On doit préparer l’opinion publique à la nécessité d’un bras de fer avec les institutions européennes et avec l’idée qu’aucun changement substantiel n’est envisageable sans des formes de désobéissance ou de mesures unilatérales qui contrarieraient les logiques délétères de la construction européenne. Au risque d’ouvrir une crise majeure en Europe. Ce que la Grèce n’a pu faire, du fait de son poids, est à la portée d’un grand pays fondateur de l’Europe et ne serait pas sans susciter d’échos à l’échelle du continent. De telles mesures anticiperaient une Europe alternative à celle des marchés et de la finance et préserveraient le besoin de souveraineté propre à toute expérience transformatrice.

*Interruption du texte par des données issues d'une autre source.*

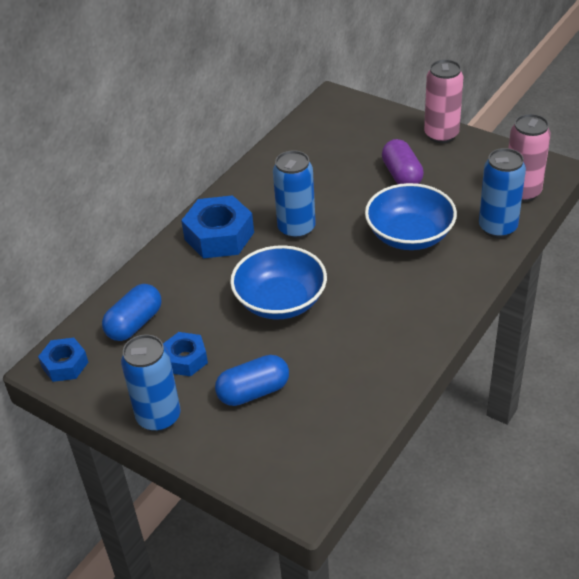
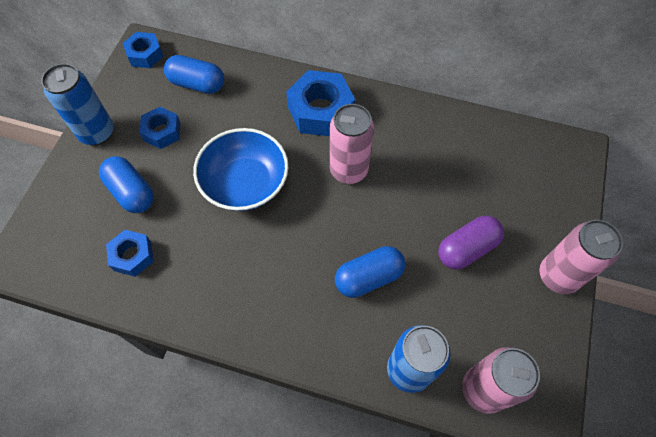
camera: 70 degrees right, 20 degrees up
(296, 229) = (348, 170): blue can -> pink can
(332, 396) = (132, 256): none -> blue nut
(409, 235) = (368, 277): blue bowl -> blue capsule

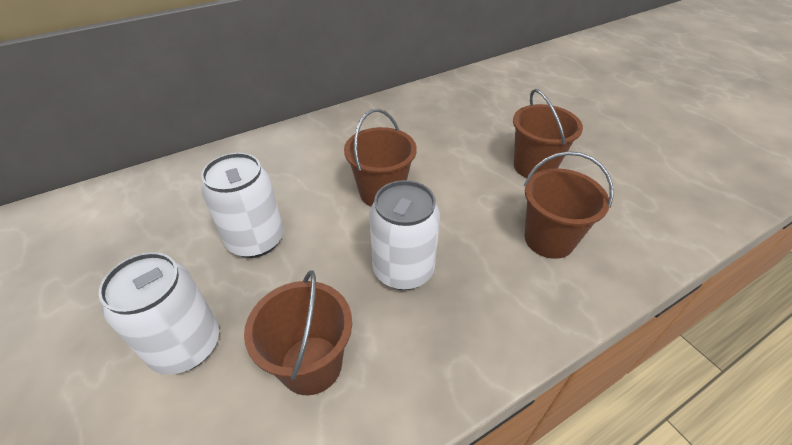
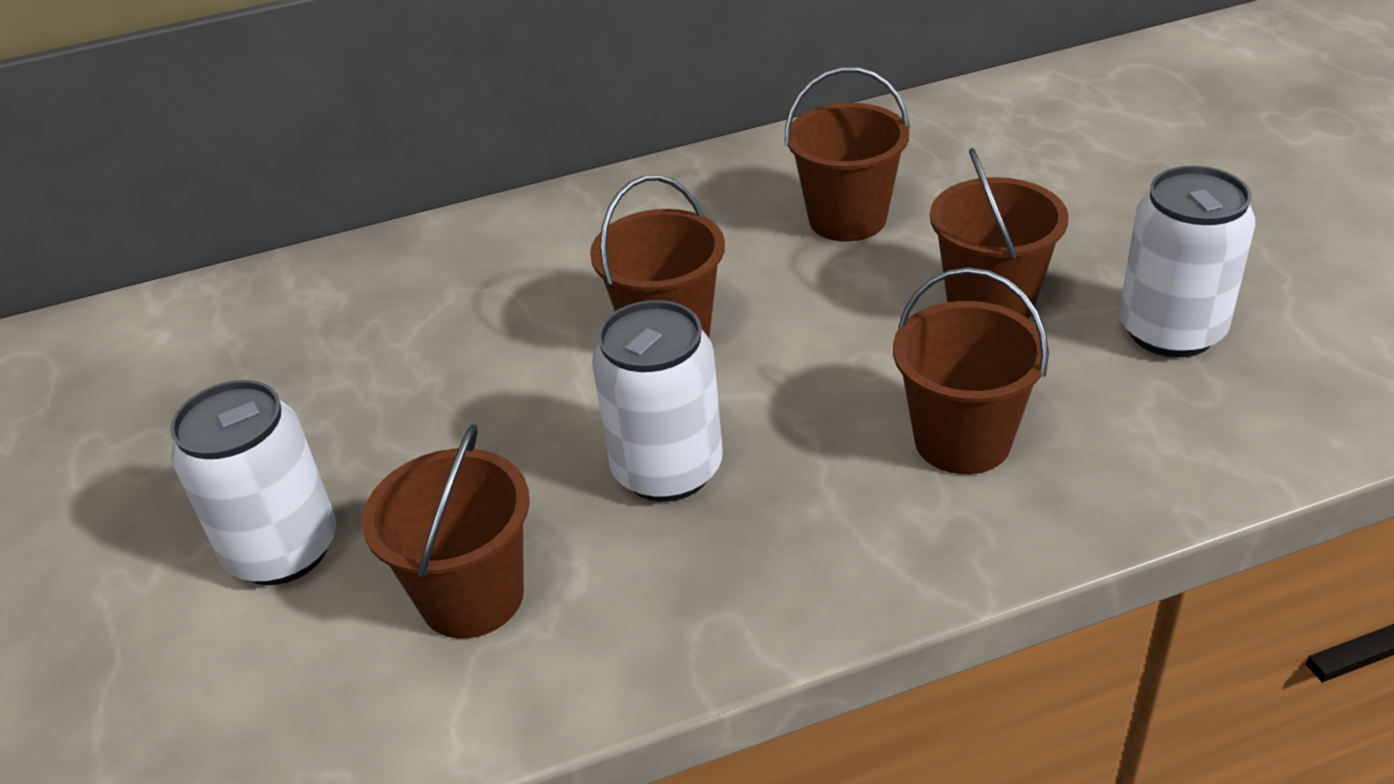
camera: 15 degrees right, 5 degrees down
(256, 240) = (422, 400): white can -> white can (1171, 331)
(452, 128) = (847, 219): none -> brown bucket

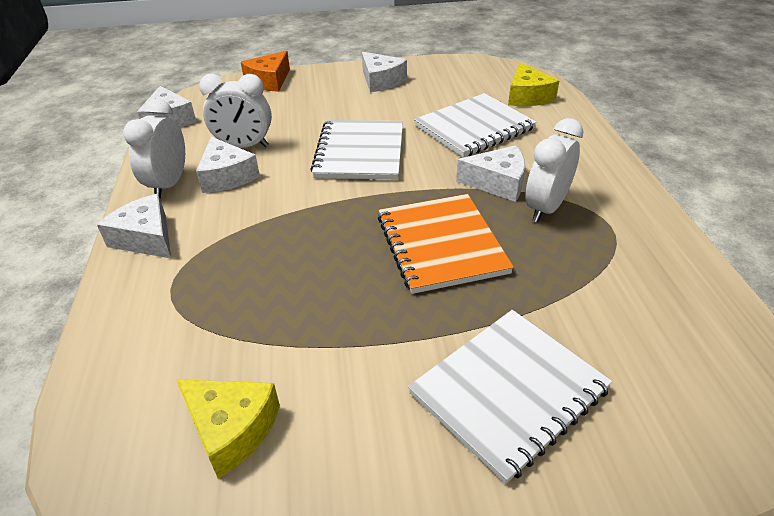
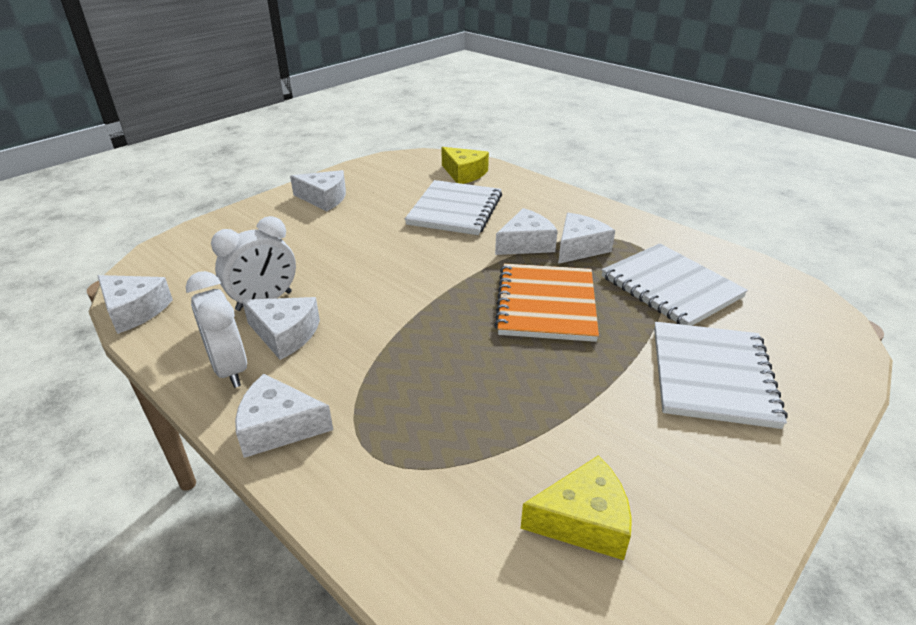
camera: 40 degrees left, 5 degrees down
(269, 81) = (205, 234): orange cheese -> none
(360, 152) = (387, 263): white notebook -> white notebook (670, 287)
(441, 244) = (546, 304): orange notebook -> orange notebook turned 60 degrees clockwise
(545, 208) = (579, 248): white clock -> white cheese

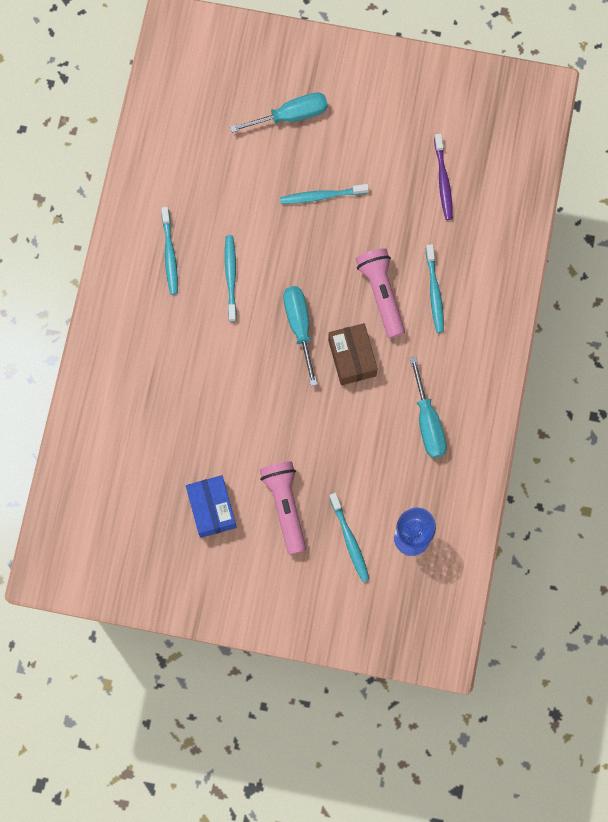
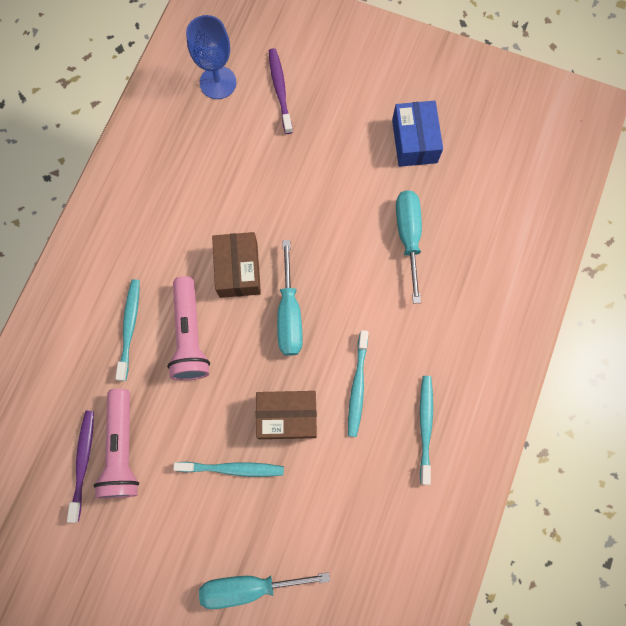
camera: 170 degrees left, 0 degrees up
(285, 243) = (287, 416): none -> brown box
(285, 506) = (339, 131): pink flashlight -> pink flashlight (122, 449)
(350, 540) = (280, 90): turquoise toothbrush -> purple toothbrush
(428, 422) = (173, 189): turquoise screwdriver -> turquoise screwdriver (408, 236)

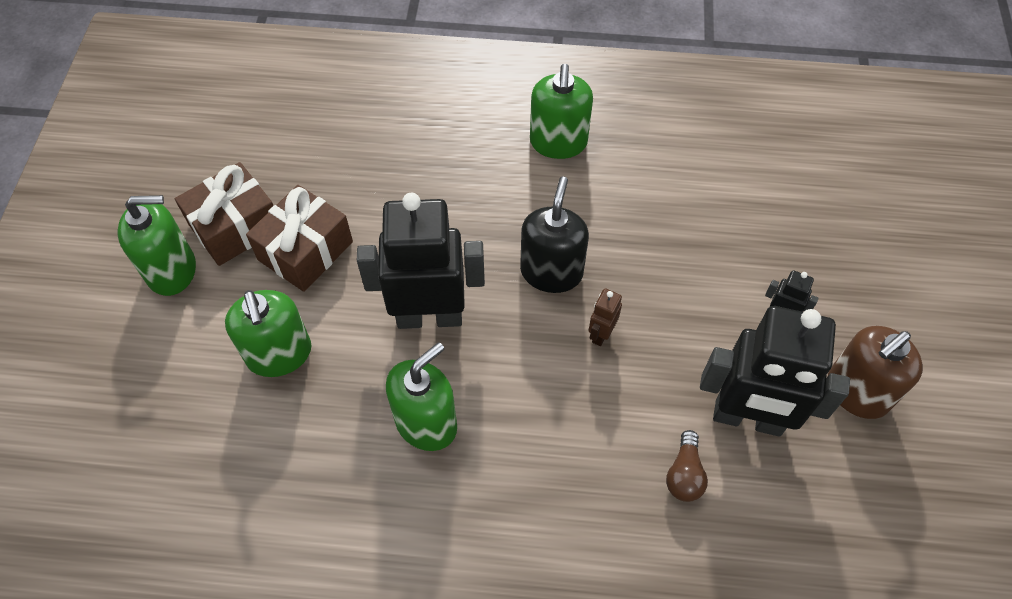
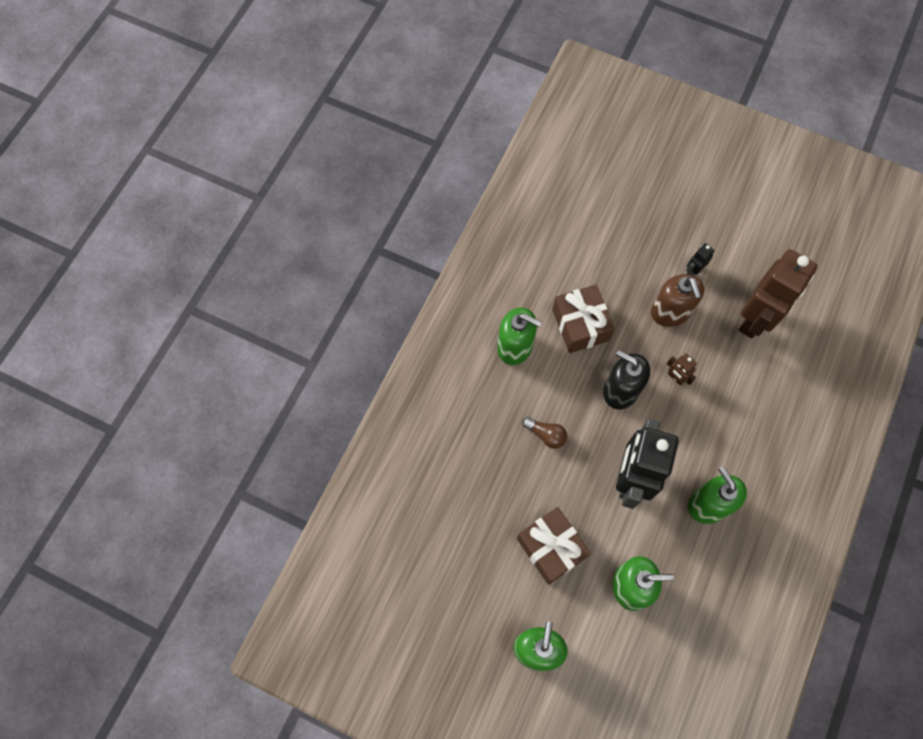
camera: 70 degrees left, 10 degrees up
(235, 227) = (513, 594): brown gift -> brown gift (580, 325)
(684, 474) = (780, 368): brown light bulb -> brown light bulb (546, 435)
(747, 418) = (755, 319): black robot -> brown robot
(857, 391) = (754, 254): brown soap dispenser -> brown soap dispenser (670, 312)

Sans entrer sur le fond du débat d’une éventuelle sortie de la zone euro, voire de l’Union européenne, annoncer à l’avance qu’une telle sortie est impensable, c’est mal se préparer à l’affrontement inévitable qui se profile avec Bruxelles. C’est jeter ses armes avant de partir à la guerre. Même si une arme de dissuasion n’a pas vocation à servir, se priver de sa menace, c’est s’affaiblir et c’est en laisser l’usage à une droite populiste en embuscade qui ne rêve que de rassembler toute forme d’opposition à l’actuelle construction européenne.